* SOURCE:
Which didn't happen all that well but still much better than yesterday's failure.

When I took them out of the oven they looked pretty great. I am a bit proud of myself. Maybe I will become the amazing baker that I hope to be!

Bon Appetite everyone! I'll see you soon!


Man Seth doesn't know what he is missing! Freshly baked rolls, Tube Bunny Dancing and awesome me!


Nov 17, 2010

My Only C+

I was always a model student. I did my homework, I participated in class, I did well on tests. Well, except for Chemistry but who counts that wretched class? In fact, while talking to Sarah Timms the other day I was surprised to hear that she didn't care about school until college. She says she didn't worry about homework. Not me. I was a good student. I may not have taken AP classes but I always did my homework. I learned quickly that I was able to speed read. I am a fast writer. I struggled through math and science but still managed to pull of As and Bs. In fact, I never received anything lower than a B- for 14 years.

My junior year of college changed this. I decided to take an elective course called "Stress Management." You all know me. You know I can be a total stress ball. I thought to myself "Oh this class is perfect! I'll learn how to manage my stress! I will emerge a zen like person full of confidence and peace."

In the class I remember learning how to rid stress through exercise (duh) - and art (have you seen my animal drawings - mental note to self - future blog subject) - and sleep (easy for me!). The class wasn't anything special. Yet we did have tests.

I know right? A test in stress management? Weird.

During my junior year I was a newly wed. I was working for The Christmas Box House and I was going to school. I was a busy 21 year old. It was finals time during fall semester. Because of my job this also meant it was Christmas Store time. The Christmas Store was an event/project I was in charge of. It was basically a store for foster kids. I arranged donations from tons of community members and opened 1-2 week "store" for foster kids to come shop. It was exhausting. Yet I loved it. But of course, it was stressful!

Annotated element entries:

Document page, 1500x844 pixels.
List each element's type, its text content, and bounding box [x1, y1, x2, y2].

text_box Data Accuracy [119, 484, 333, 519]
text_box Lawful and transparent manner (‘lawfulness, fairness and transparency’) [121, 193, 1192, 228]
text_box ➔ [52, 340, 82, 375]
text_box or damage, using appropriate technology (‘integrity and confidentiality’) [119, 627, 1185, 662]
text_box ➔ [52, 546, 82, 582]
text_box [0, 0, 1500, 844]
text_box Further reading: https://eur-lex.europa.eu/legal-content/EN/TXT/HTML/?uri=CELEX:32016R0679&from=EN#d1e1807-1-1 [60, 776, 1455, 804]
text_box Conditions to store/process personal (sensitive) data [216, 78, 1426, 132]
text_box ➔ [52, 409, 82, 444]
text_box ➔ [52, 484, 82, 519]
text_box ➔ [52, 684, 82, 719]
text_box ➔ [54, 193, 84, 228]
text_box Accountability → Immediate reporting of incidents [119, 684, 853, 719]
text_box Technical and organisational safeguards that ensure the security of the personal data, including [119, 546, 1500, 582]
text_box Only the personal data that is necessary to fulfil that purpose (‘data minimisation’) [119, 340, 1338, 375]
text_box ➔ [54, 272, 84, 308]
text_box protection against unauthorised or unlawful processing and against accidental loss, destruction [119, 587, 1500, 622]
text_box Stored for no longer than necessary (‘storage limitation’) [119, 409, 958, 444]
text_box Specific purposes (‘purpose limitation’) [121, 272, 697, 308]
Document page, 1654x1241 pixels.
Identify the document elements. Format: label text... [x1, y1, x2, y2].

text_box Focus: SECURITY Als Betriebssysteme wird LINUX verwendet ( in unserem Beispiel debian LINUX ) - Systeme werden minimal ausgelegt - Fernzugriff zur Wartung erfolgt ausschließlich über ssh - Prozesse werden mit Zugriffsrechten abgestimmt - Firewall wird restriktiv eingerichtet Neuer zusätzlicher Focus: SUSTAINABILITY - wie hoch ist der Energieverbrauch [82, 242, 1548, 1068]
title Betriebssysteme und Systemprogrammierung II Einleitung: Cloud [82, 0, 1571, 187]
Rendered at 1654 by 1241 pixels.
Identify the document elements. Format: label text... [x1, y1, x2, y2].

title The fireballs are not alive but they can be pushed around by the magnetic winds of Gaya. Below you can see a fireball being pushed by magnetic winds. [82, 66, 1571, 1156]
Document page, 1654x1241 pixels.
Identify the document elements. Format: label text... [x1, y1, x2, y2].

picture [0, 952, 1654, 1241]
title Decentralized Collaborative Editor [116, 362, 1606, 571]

* REQUIREMENTS: Extend the blog post about the stress management class, picking up right after its final sentence.

* RESULT FOR THIS EXERCISE:
I decided to be a rebel and not bother studying for my stress management final. "How hard can this test be?" I reasoned. I decided to skip the pre-test class and get some much needed rest. I showed up to the class, took the test and walked away. I figured it wouldn't matter if I didn't do well. I would get a B. No biggie.

When the professor gave me my test back the following week - I failed it. This led to me getting my first and only C+ in the history of my education. I was able to ace constitutional law during my master's degree but didn't get an A or B in stress management. My teacher handed me the test, looked at me and said, "You know, I think that not studying for this test was the best thing you could do to manage your stress." She laughed and walked away. Apparently I did learn something in this class! C+ what a lesson you were!
Normally I don't handle stress well. In fact, yoga is the only thing that has really helped my stress on a large scale. Naps seem to help, and food. Tonight I was feeling completely overwhelmed and rather than working out I came home, read my book, took a 20 minute nap and felt better. Now I am drinking hot chocolate and blogging. Writing helps. It really does.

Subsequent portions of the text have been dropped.